→ PROBLEM TO WORK ON
Each line below needs to be returned exactly. Skip any picture.

→ RECORD SET
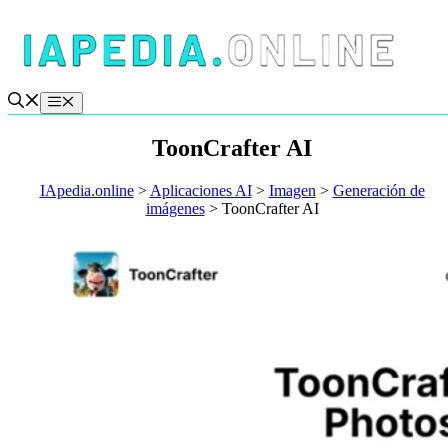
Saltar
al
contenido
Menú
ToonCrafter AI
IApedia.online
>
Aplicaciones AI
>
Imagen
>
Generación de
imágenes
>
ToonCrafter AI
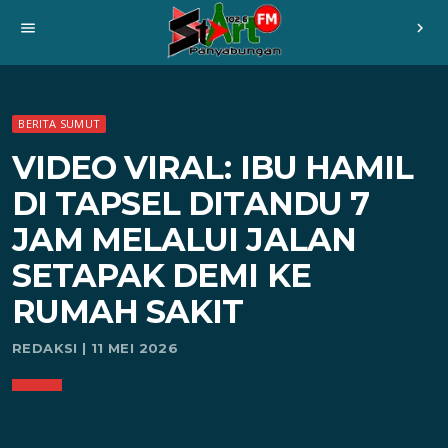
menu
chevron_right
BERITA SUMUT
VIDEO VIRAL: IBU HAMIL
DI TAPSEL DITANDU 7
JAM MELALUI JALAN
SETAPAK DEMI KE
RUMAH SAKIT
REDAKSI | 11 MEI 2026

→ COMPLETED TASK
Saltar
al
contenido
Menú
ToonCrafter AI
IApedia.online
>
Aplicaciones AI
>
Imagen
>
Generación de
imágenes
>
ToonCrafter AI
menu
chevron_right
BERITA SUMUT
VIDEO VIRAL: IBU HAMIL
DI TAPSEL DITANDU 7
JAM MELALUI JALAN
SETAPAK DEMI KE
RUMAH SAKIT
REDAKSI | 11 MEI 2026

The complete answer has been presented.